The answer came promptly from his sharp common sense, "Did right!"
There was the secret of greatness in a nutshell. For those great men who were not good as well are certainly not honored for that wherein they failed. Always what was done right predominated. And those men who do right in the small details of the simplest daily life, although the result may be inconspicuous, are as great as any who leave their memory in bronze. Ned knew this,—that a printer's devil has as fine an opportunity for heroism as he "who taketh a city." And he had been ambitious morally as well as mentally.
"But what can I do now?" he thought. How could he tell his story, and make reparation, and quiet his conscience without danger of being believed the accomplice of the men who had stolen the money and the star's diamonds, and burned the beautiful theatre, and ruined the manager for their revenge and wicked malice? If he should confess that he had choused the management out of half a dollar he impeached his own honesty. Could he then consistently ask to be believed innocent of other crimes?
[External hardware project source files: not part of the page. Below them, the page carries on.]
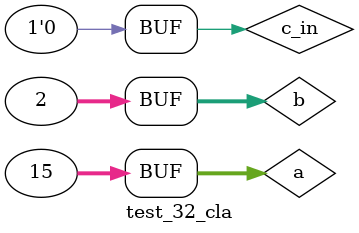
<source format=v>
`timescale 1ns / 1ps


module test_32_cla;

	// Inputs
	reg [31:0] a;
	reg [31:0] b;
	reg c_in;

	// Outputs
	wire [31:0] s;
	wire g_out;
	wire p_out;

	// Instantiate the Unit Under Test (UUT)
	cla_32 uut (
		.a(a), 
		.b(b), 
		.c_in(c_in), 
		.s(s), 
		.g_out(g_out), 
		.p_out(p_out)
	);

	initial begin
		// Initialize Inputs
		a = 0;
		b = 0;
		c_in = 0;

		// Wait 100 ns for global reset to finish
		#100;
        
		a = 4'b1111;
		b = 4'b0010;
		c_in = 0;
		#100;
		// Add stimulus here
	end
      
endmodule


</source>
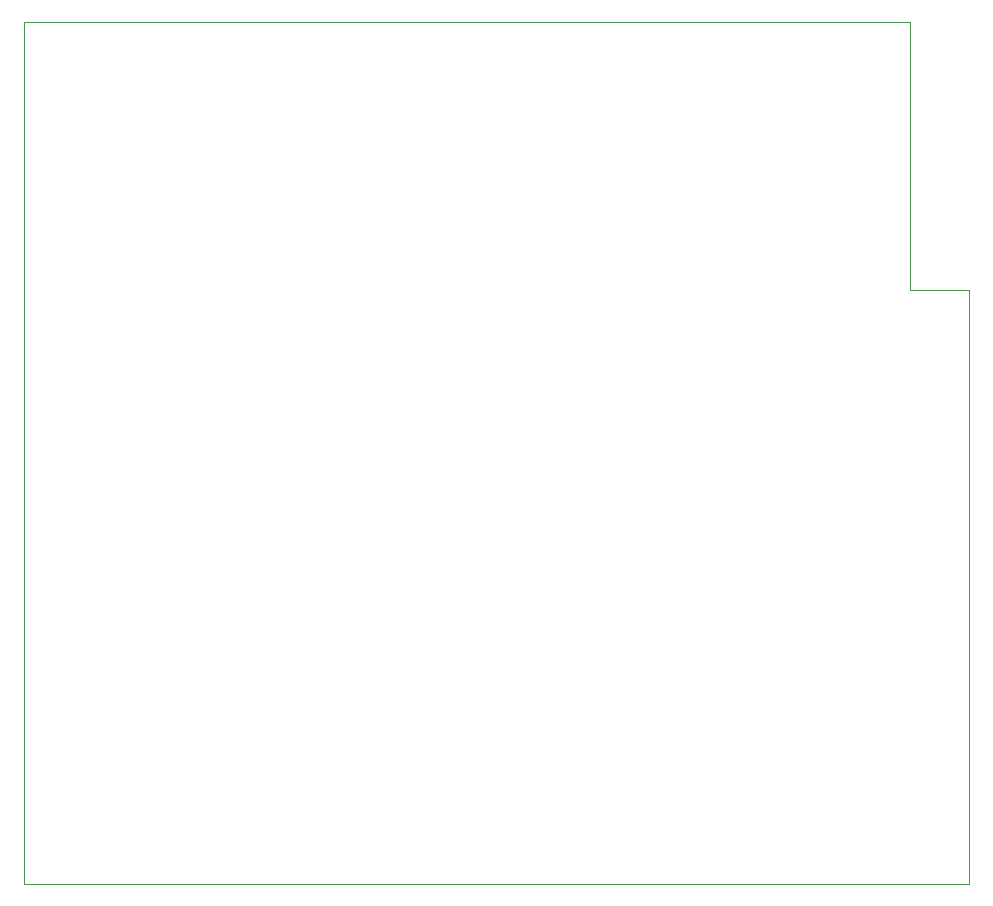
<source format=gm1>
G04 #@! TF.GenerationSoftware,KiCad,Pcbnew,(6.0.9)*
G04 #@! TF.CreationDate,2023-01-29T21:25:14-08:00*
G04 #@! TF.ProjectId,RadarPanelController,52616461-7250-4616-9e65-6c436f6e7472,REV1*
G04 #@! TF.SameCoordinates,Original*
G04 #@! TF.FileFunction,Profile,NP*
%FSLAX46Y46*%
G04 Gerber Fmt 4.6, Leading zero omitted, Abs format (unit mm)*
G04 Created by KiCad (PCBNEW (6.0.9)) date 2023-01-29 21:25:14*
%MOMM*%
%LPD*%
G01*
G04 APERTURE LIST*
G04 #@! TA.AperFunction,Profile*
%ADD10C,0.100000*%
G04 #@! TD*
G04 APERTURE END LIST*
D10*
X110000000Y-52700000D02*
X110000000Y-103000000D01*
X110000000Y-103000000D02*
X30000000Y-103000000D01*
X30000000Y-30000000D02*
X105000000Y-30000000D01*
X105000000Y-30000000D02*
X105000000Y-52700000D01*
X105000000Y-52700000D02*
X110000000Y-52700000D01*
X30000000Y-103000000D02*
X30000000Y-30000000D01*
M02*

</source>
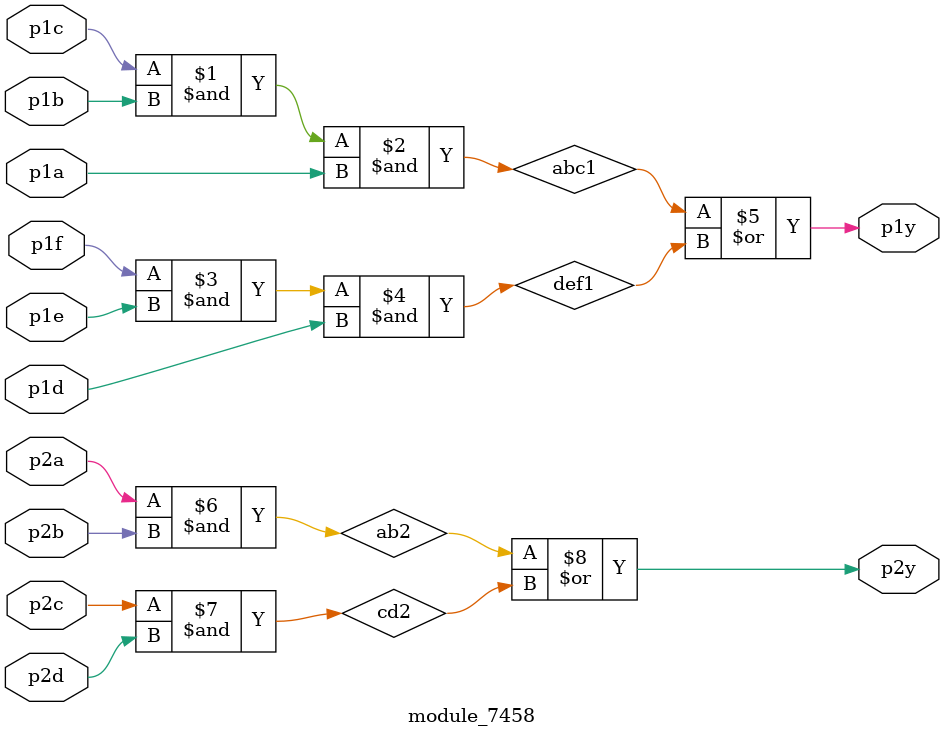
<source format=v>
module module_7458 ( 
                     input  p1a, p1b, p1c, p1d, p1e, p1f,
                     output p1y,
                     input  p2a, p2b, p2c, p2d,
                     output p2y );

    wire                    abc1, def1, ab2, cd2;
    assign abc1 = p1c & p1b & p1a;
    assign def1 = p1f & p1e & p1d;
    assign p1y = abc1 | def1;
    
    assign ab2 = p2a & p2b;
    assign cd2 = p2c & p2d;
    assign p2y = ab2 | cd2;
    
endmodule

</source>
Besides, what good would his confession do now? The rascals were no doubt far enough away by this time. The theatre was burned, the money and diamonds were gone, the manager was ruined; and Ned thought that unless he held his tongue with unparalleled discretion he might be punished for the crimes of the absconded scamps.
As he sat there, his elbows on his knees, his hat drawn down, his face pale and grave, his hands holding his throbbing head, the fact that he was troubled in his mind and tortured by his conscience was very evident to a tall, quiet, thin man, with an unobtrusive manner and a pensive aspect, who chanced to saunter by more than once.
Ned did not notice him, however. Only now and then by an effort he tore his attention from the subject that so absorbed him, and upbraided himself for wasting his opportunity for the beneficial influences of a change of air, of scene, of thought that might of itself serve to solve the problems which racked him. He lifted his head and addressed himself to an earnest attempt to divert his mind. It was rare, since his life was spent in vibration between the business portions of the city and the tenement district, that he saw the equipages of people of wealth and fashion, which now flashed by in quick succession. He noticed that they were filled with the silken shimmer of dainty attire and bright pink-and-white faces, which seemed to bloom in the delicate shadow of the quivering lace or fringe of parasols; these parasols, being white or violet or of roseate hue, were themselves of flower-like suggestion, resembling some species of convolvuli. An automobile astonished his gaze rather more than it surprised the sophisticated horses, but it was to these animals he awarded the palm as a means of locomotion. In them he felt a sort of proprietary interest. He noted the value of their fine form; he appraised their glossy coats; he narrowed his eyes to discriminate details of their harness, often so slight as to seem barely to restrain their activities, and hiding no point of beauty or grace. His infancy had been spent in a horse-raising country, but his interest was really apart from memory, and only stimulated by having heard his father's enthusiastic talk of notable favorites which he had seen or shod, for the Scotch emigrant had first settled as a wheelwright and blacksmith in New Arcady, Kentucky, and there he had remained until the last few years of his life.
The sleek, whirling spokes, as they caught the light and glittered, soon dazzled Ned's tired eyes; the gay voices that floated down to him seemed all out of tune with the melancholy conditions of his struggling, troubled existence. Only once did he look up with keen and spontaneous attention; a tandem, a thing much in vogue in this place, of fine blood bays went by like the wind,—so fast indeed that he hardly recognized the manager and his elderly skeleton-like friend. Ned rose from his seat to stare after them in doubt and eagerness, all unmindful that a man on a bench in the shade of a tree opposite had noted his excitement, and the identity of the parties who had elicited it, and was steadily gazing at him.